Andrea Williams, kepala eksekutif Christian Concern, mengatakan: “Angka-angka ini menunjukkan dengan jelas bahwa para profesional medis yang bekerja di garis depan sangat prihatin tentang keselamatan wanita hamil. “Royal College of Obstetricians and Gynecologists dan penyedia aborsi telah secara sinis terjun ke dalam krisis kesehatan masyarakat untuk mendorong ideologi pro-pilihan radikal mereka dengan mengorbankan perempuan.

Kebijakan aborsi DIY secara meyakinkan telah terbukti membawa risiko yang persis seperti yang dikatakan Lord Bethell kepada Parlemen ketika berjanji untuk tidak memberlakukan kebijakan tersebut kurang dari setahun yang lalu. “Kami juga telah menunjukkan bahwa lubang dalam data pelaporan telah menyebabkan jumlah komplikasi yang kurang dilaporkan.”  Anggota parlemen dan pemerintah perlu mendengarkan dokter dan berhenti mempercayai semua yang dikatakan idealis dalam industri aborsi kepada mereka.

See also  Mayerfas Pertama Kali Puasa 17 Jam: “Seru juga sih”

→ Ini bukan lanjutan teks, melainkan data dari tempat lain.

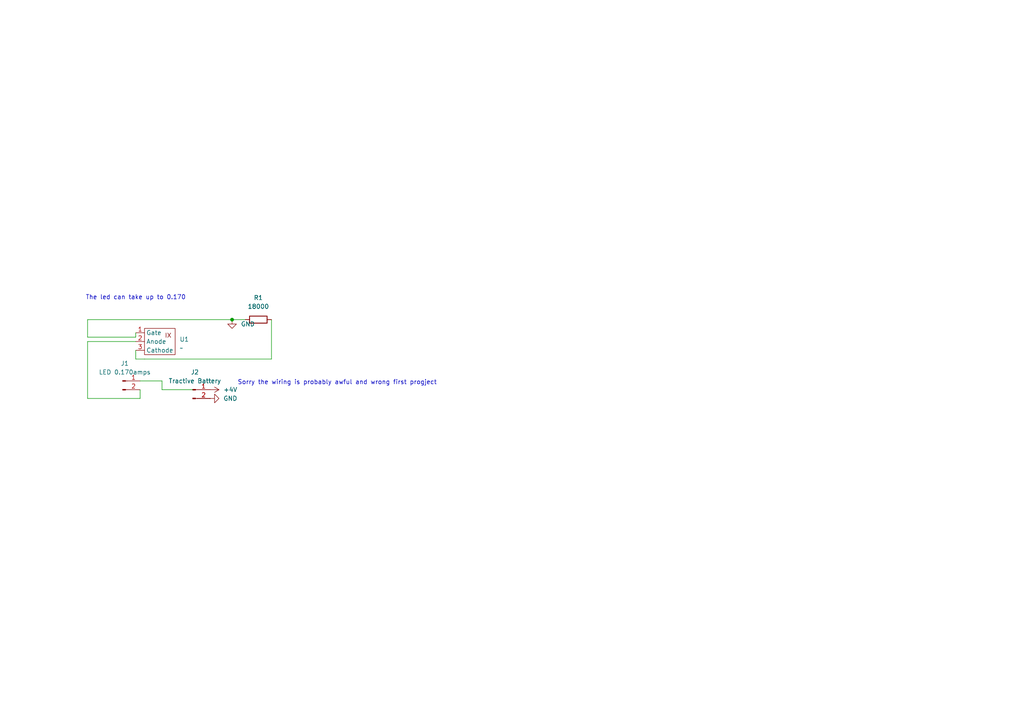
<source format=kicad_sch>
(kicad_sch
	(version 20250114)
	(generator "eeschema")
	(generator_version "9.0")
	(uuid "077e92cf-3ae1-46e9-bd7c-3f2e84892e92")
	(paper "A4")
	
	(text "Sorry the wiring is probably awful and wrong first progject "
		(exclude_from_sim no)
		(at 98.298 110.998 0)
		(effects
			(font
				(size 1.27 1.27)
			)
		)
		(uuid "62e4dcf9-9064-42a0-8f66-6cb8db7cad70")
	)
	(text "The led can take up to 0.170"
		(exclude_from_sim no)
		(at 39.37 86.36 0)
		(effects
			(font
				(size 1.27 1.27)
			)
		)
		(uuid "a8ab31d7-ecf4-4bcc-925f-e4796676bb44")
	)
	(junction
		(at 67.31 92.71)
		(diameter 0)
		(color 0 0 0 0)
		(uuid "7cd589e0-0f89-4bdd-b488-27f7a9adcbdf")
	)
	(wire
		(pts
			(xy 25.4 92.71) (xy 25.4 97.79)
		)
		(stroke
			(width 0)
			(type default)
		)
		(uuid "079906d5-93a6-4d48-bfc7-b7e6b667cc1e")
	)
	(wire
		(pts
			(xy 46.99 113.03) (xy 55.88 113.03)
		)
		(stroke
			(width 0)
			(type default)
		)
		(uuid "1d370dac-b412-4e46-a3cc-517a36a2afcc")
	)
	(wire
		(pts
			(xy 25.4 92.71) (xy 67.31 92.71)
		)
		(stroke
			(width 0)
			(type default)
		)
		(uuid "22c71be0-61a9-47ea-8478-d0f6516c700e")
	)
	(wire
		(pts
			(xy 39.37 97.79) (xy 39.37 96.52)
		)
		(stroke
			(width 0)
			(type default)
		)
		(uuid "2f518591-ad8d-4445-9745-1f974147bdac")
	)
	(wire
		(pts
			(xy 39.37 101.6) (xy 39.37 104.14)
		)
		(stroke
			(width 0)
			(type default)
		)
		(uuid "47628d1e-761a-44b5-b77e-e9b5445efb77")
	)
	(wire
		(pts
			(xy 78.74 104.14) (xy 78.74 92.71)
		)
		(stroke
			(width 0)
			(type default)
		)
		(uuid "5aad934c-9cec-4508-853f-8c22f4b27a84")
	)
	(wire
		(pts
			(xy 25.4 97.79) (xy 39.37 97.79)
		)
		(stroke
			(width 0)
			(type default)
		)
		(uuid "74c90afc-1ceb-429d-936d-cae5a60956d3")
	)
	(wire
		(pts
			(xy 67.31 92.71) (xy 71.12 92.71)
		)
		(stroke
			(width 0)
			(type default)
		)
		(uuid "901403e2-4f79-44fd-9b14-c9ee2c4c5652")
	)
	(wire
		(pts
			(xy 39.37 104.14) (xy 78.74 104.14)
		)
		(stroke
			(width 0)
			(type default)
		)
		(uuid "905a294d-484b-4389-a8de-1bb45f844ccd")
	)
	(wire
		(pts
			(xy 25.4 99.06) (xy 39.37 99.06)
		)
		(stroke
			(width 0)
			(type default)
		)
		(uuid "9eca3b51-97aa-4686-95fe-924642ce1b16")
	)
	(wire
		(pts
			(xy 40.64 115.57) (xy 25.4 115.57)
		)
		(stroke
			(width 0)
			(type default)
		)
		(uuid "cec944c5-28fd-4ef4-b03c-3c2c839851c9")
	)
	(wire
		(pts
			(xy 40.64 110.49) (xy 46.99 110.49)
		)
		(stroke
			(width 0)
			(type default)
		)
		(uuid "dcc8ef79-bcf7-40df-a217-265bf0ed0c14")
	)
	(wire
		(pts
			(xy 25.4 115.57) (xy 25.4 99.06)
		)
		(stroke
			(width 0)
			(type default)
		)
		(uuid "e1da4172-e243-4196-9194-d7191af44f96")
	)
	(wire
		(pts
			(xy 46.99 110.49) (xy 46.99 113.03)
		)
		(stroke
			(width 0)
			(type default)
		)
		(uuid "e5f43279-221b-4542-abeb-78dc7841aa10")
	)
	(wire
		(pts
			(xy 40.64 113.03) (xy 40.64 115.57)
		)
		(stroke
			(width 0)
			(type default)
		)
		(uuid "ea26eb4d-821d-48bc-b7c7-464c46bb1dbe")
	)
	(symbol
		(lib_id "Connector:Conn_01x02_Pin")
		(at 55.88 113.03 0)
		(unit 1)
		(exclude_from_sim no)
		(in_bom yes)
		(on_board yes)
		(dnp no)
		(uuid "0d140185-6748-4ea5-bea0-fe44736e8fed")
		(property "Reference" "J2"
			(at 56.515 107.95 0)
			(effects
				(font
					(size 1.27 1.27)
				)
			)
		)
		(property "Value" "Tractive Battery"
			(at 56.515 110.49 0)
			(effects
				(font
					(size 1.27 1.27)
				)
			)
		)
		(property "Footprint" "Resistor_SMD:R_0201_0603Metric"
			(at 55.88 113.03 0)
			(effects
				(font
					(size 1.27 1.27)
				)
				(hide yes)
			)
		)
		(property "Datasheet" "~"
			(at 55.88 113.03 0)
			(effects
				(font
					(size 1.27 1.27)
				)
				(hide yes)
			)
		)
		(property "Description" "Generic connector, single row, 01x02, script generated"
			(at 55.88 113.03 0)
			(effects
				(font
					(size 1.27 1.27)
				)
				(hide yes)
			)
		)
		(pin "1"
			(uuid "8b9f930c-c21c-4830-a1c6-e94aee5cd973")
		)
		(pin "2"
			(uuid "9d00e1ad-69c3-40c6-8c6e-87c79fc6705f")
		)
		(instances
			(project ""
				(path "/077e92cf-3ae1-46e9-bd7c-3f2e84892e92"
					(reference "J2")
					(unit 1)
				)
			)
		)
	)
	(symbol
		(lib_id "power:GND")
		(at 60.96 115.57 90)
		(unit 1)
		(exclude_from_sim no)
		(in_bom yes)
		(on_board yes)
		(dnp no)
		(fields_autoplaced yes)
		(uuid "1137daf2-990c-4cab-af66-2a9d04abdea6")
		(property "Reference" "#PWR02"
			(at 67.31 115.57 0)
			(effects
				(font
					(size 1.27 1.27)
				)
				(hide yes)
			)
		)
		(property "Value" "GND"
			(at 64.77 115.5699 90)
			(effects
				(font
					(size 1.27 1.27)
				)
				(justify right)
			)
		)
		(property "Footprint" ""
			(at 60.96 115.57 0)
			(effects
				(font
					(size 1.27 1.27)
				)
				(hide yes)
			)
		)
		(property "Datasheet" ""
			(at 60.96 115.57 0)
			(effects
				(font
					(size 1.27 1.27)
				)
				(hide yes)
			)
		)
		(property "Description" "Power symbol creates a global label with name \"GND\" , ground"
			(at 60.96 115.57 0)
			(effects
				(font
					(size 1.27 1.27)
				)
				(hide yes)
			)
		)
		(pin "1"
			(uuid "1467bfa3-a24c-4b0a-a299-11dd15464a93")
		)
		(instances
			(project ""
				(path "/077e92cf-3ae1-46e9-bd7c-3f2e84892e92"
					(reference "#PWR02")
					(unit 1)
				)
			)
		)
	)
	(symbol
		(lib_id "power:+4V")
		(at 60.96 113.03 270)
		(unit 1)
		(exclude_from_sim no)
		(in_bom yes)
		(on_board yes)
		(dnp no)
		(fields_autoplaced yes)
		(uuid "338be5d1-6f37-404e-90c1-4a0bf1523434")
		(property "Reference" "#PWR01"
			(at 57.15 113.03 0)
			(effects
				(font
					(size 1.27 1.27)
				)
				(hide yes)
			)
		)
		(property "Value" "+4V"
			(at 64.77 113.0299 90)
			(effects
				(font
					(size 1.27 1.27)
				)
				(justify left)
			)
		)
		(property "Footprint" ""
			(at 60.96 113.03 0)
			(effects
				(font
					(size 1.27 1.27)
				)
				(hide yes)
			)
		)
		(property "Datasheet" ""
			(at 60.96 113.03 0)
			(effects
				(font
					(size 1.27 1.27)
				)
				(hide yes)
			)
		)
		(property "Description" "Power symbol creates a global label with name \"+4V\""
			(at 60.96 113.03 0)
			(effects
				(font
					(size 1.27 1.27)
				)
				(hide yes)
			)
		)
		(pin "1"
			(uuid "3e8e8f5f-116c-4225-81e1-2fa77d818a9a")
		)
		(instances
			(project ""
				(path "/077e92cf-3ae1-46e9-bd7c-3f2e84892e92"
					(reference "#PWR01")
					(unit 1)
				)
			)
		)
	)
	(symbol
		(lib_id "power:GND")
		(at 67.31 92.71 0)
		(unit 1)
		(exclude_from_sim no)
		(in_bom yes)
		(on_board yes)
		(dnp no)
		(fields_autoplaced yes)
		(uuid "7c5413f1-d760-4f8b-8673-5028eb7a0724")
		(property "Reference" "#PWR03"
			(at 67.31 99.06 0)
			(effects
				(font
					(size 1.27 1.27)
				)
				(hide yes)
			)
		)
		(property "Value" "GND"
			(at 69.85 93.9799 0)
			(effects
				(font
					(size 1.27 1.27)
				)
				(justify left)
			)
		)
		(property "Footprint" ""
			(at 67.31 92.71 0)
			(effects
				(font
					(size 1.27 1.27)
				)
				(hide yes)
			)
		)
		(property "Datasheet" ""
			(at 67.31 92.71 0)
			(effects
				(font
					(size 1.27 1.27)
				)
				(hide yes)
			)
		)
		(property "Description" "Power symbol creates a global label with name \"GND\" , ground"
			(at 67.31 92.71 0)
			(effects
				(font
					(size 1.27 1.27)
				)
				(hide yes)
			)
		)
		(pin "1"
			(uuid "3ea6aa0b-9e68-4d7b-a356-4bf9f82843f0")
		)
		(instances
			(project ""
				(path "/077e92cf-3ae1-46e9-bd7c-3f2e84892e92"
					(reference "#PWR03")
					(unit 1)
				)
			)
		)
	)
	(symbol
		(lib_id "Connector:Conn_01x02_Pin")
		(at 35.56 110.49 0)
		(unit 1)
		(exclude_from_sim no)
		(in_bom yes)
		(on_board yes)
		(dnp no)
		(fields_autoplaced yes)
		(uuid "ad4b2a29-c617-4999-9397-7d70ed8eb0e5")
		(property "Reference" "J1"
			(at 36.195 105.41 0)
			(effects
				(font
					(size 1.27 1.27)
				)
			)
		)
		(property "Value" "LED 0.170amps"
			(at 36.195 107.95 0)
			(effects
				(font
					(size 1.27 1.27)
				)
			)
		)
		(property "Footprint" "Resistor_SMD:R_0201_0603Metric"
			(at 35.56 110.49 0)
			(effects
				(font
					(size 1.27 1.27)
				)
				(hide yes)
			)
		)
		(property "Datasheet" "~"
			(at 35.56 110.49 0)
			(effects
				(font
					(size 1.27 1.27)
				)
				(hide yes)
			)
		)
		(property "Description" "Generic connector, single row, 01x02, script generated"
			(at 35.56 110.49 0)
			(effects
				(font
					(size 1.27 1.27)
				)
				(hide yes)
			)
		)
		(pin "2"
			(uuid "3520f014-63e4-498d-9174-05cf901f461d")
		)
		(pin "1"
			(uuid "63827606-b5c2-4735-abad-8add90368296")
		)
		(instances
			(project ""
				(path "/077e92cf-3ae1-46e9-bd7c-3f2e84892e92"
					(reference "J1")
					(unit 1)
				)
			)
		)
	)
	(symbol
		(lib_id "IXCP10M90S:IXCP10M90S")
		(at 39.37 100.33 0)
		(unit 1)
		(exclude_from_sim no)
		(in_bom yes)
		(on_board yes)
		(dnp no)
		(fields_autoplaced yes)
		(uuid "bff68792-b92d-49ec-9e35-c700f6933a4f")
		(property "Reference" "U1"
			(at 52.07 98.4249 0)
			(effects
				(font
					(size 1.27 1.27)
				)
				(justify left)
			)
		)
		(property "Value" "~"
			(at 52.07 100.9649 0)
			(effects
				(font
					(size 1.27 1.27)
				)
				(justify left)
			)
		)
		(property "Footprint" "Package_TO_SOT_SMD:TO-252-2"
			(at 39.37 100.33 0)
			(effects
				(font
					(size 1.27 1.27)
				)
				(hide yes)
			)
		)
		(property "Datasheet" "https://cdn.discordapp.com/attachments/1408313445073424384/1412639720609157202/image.png?ex=68c2ea02&is=68c19882&hm=00e835de8b5881e37c218f0f823475d6e63430bfb3ab5b3b2abf3995d780bc38&"
			(at 39.116 93.98 0)
			(effects
				(font
					(size 1.27 1.27)
				)
				(hide yes)
			)
		)
		(property "Description" "used for HV indicator"
			(at 40.386 103.886 0)
			(effects
				(font
					(size 1.27 1.27)
				)
				(hide yes)
			)
		)
		(pin "2"
			(uuid "584e09c9-f3a7-4771-a84b-caece96dde9f")
		)
		(pin "3"
			(uuid "d1754a54-4c25-4337-ba81-fbabb2d105b2")
		)
		(pin "1"
			(uuid "fd5673ab-6861-4b7e-a6ef-a58c22ecd6c9")
		)
		(instances
			(project ""
				(path "/077e92cf-3ae1-46e9-bd7c-3f2e84892e92"
					(reference "U1")
					(unit 1)
				)
			)
		)
	)
	(symbol
		(lib_id "Device:R")
		(at 74.93 92.71 90)
		(unit 1)
		(exclude_from_sim no)
		(in_bom yes)
		(on_board yes)
		(dnp no)
		(fields_autoplaced yes)
		(uuid "f18f9c1b-28b3-4ce2-88b0-9ff1f8200400")
		(property "Reference" "R1"
			(at 74.93 86.36 90)
			(effects
				(font
					(size 1.27 1.27)
				)
			)
		)
		(property "Value" "18000"
			(at 74.93 88.9 90)
			(effects
				(font
					(size 1.27 1.27)
				)
			)
		)
		(property "Footprint" "Resistor_SMD:R_0201_0603Metric"
			(at 74.93 94.488 90)
			(effects
				(font
					(size 1.27 1.27)
				)
				(hide yes)
			)
		)
		(property "Datasheet" "~"
			(at 74.93 92.71 0)
			(effects
				(font
					(size 1.27 1.27)
				)
				(hide yes)
			)
		)
		(property "Description" "Resistor"
			(at 74.93 92.71 0)
			(effects
				(font
					(size 1.27 1.27)
				)
				(hide yes)
			)
		)
		(pin "1"
			(uuid "c9910a46-2d2a-46df-b866-80282c816cb6")
		)
		(pin "2"
			(uuid "e77ae6df-976d-4d55-a477-dd55311b4b02")
		)
		(instances
			(project ""
				(path "/077e92cf-3ae1-46e9-bd7c-3f2e84892e92"
					(reference "R1")
					(unit 1)
				)
			)
		)
	)
	(sheet_instances
		(path "/"
			(page "1")
		)
	)
	(embedded_fonts no)
)

</source>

John Deighan, Wakil CEO SPUC, mengatakan: “Hasil ini adalah dakwaan yang menghancurkan dari kebijakan yang terburu-buru dan dipikirkan dengan buruk. Departemen Kesehatan jelas dan sama sekali tidak berhubungan dengan pendapat dokter tentang masalah ini. Kebijakan sembrono ini harus akhir. “Risiko pemaksaan sudah jelas, begitu pula implikasi kesehatan mental bagi wanita karena harus membuang sendiri kehamilan yang diakhiri.

“Meskipun kekerasan dalam rumah tangga meningkat selama penguncian Covid-19, pemerintah telah memilih untuk membiarkan perempuan melakukan aborsi di DIY, tanpa perlindungan untuk melindungi mereka dari paksaan atau pelecehan. “Kenyataan yang menyedihkan adalah bahwa lebih banyak wanita, kemungkinan besar, sekarang akan dipaksa melakukan aborsi dari pasangan yang melakukan kekerasan.” [ChristianToday/TerangIndonesia].

Be the first to comment

Leave a Reply

Your email address will not be published.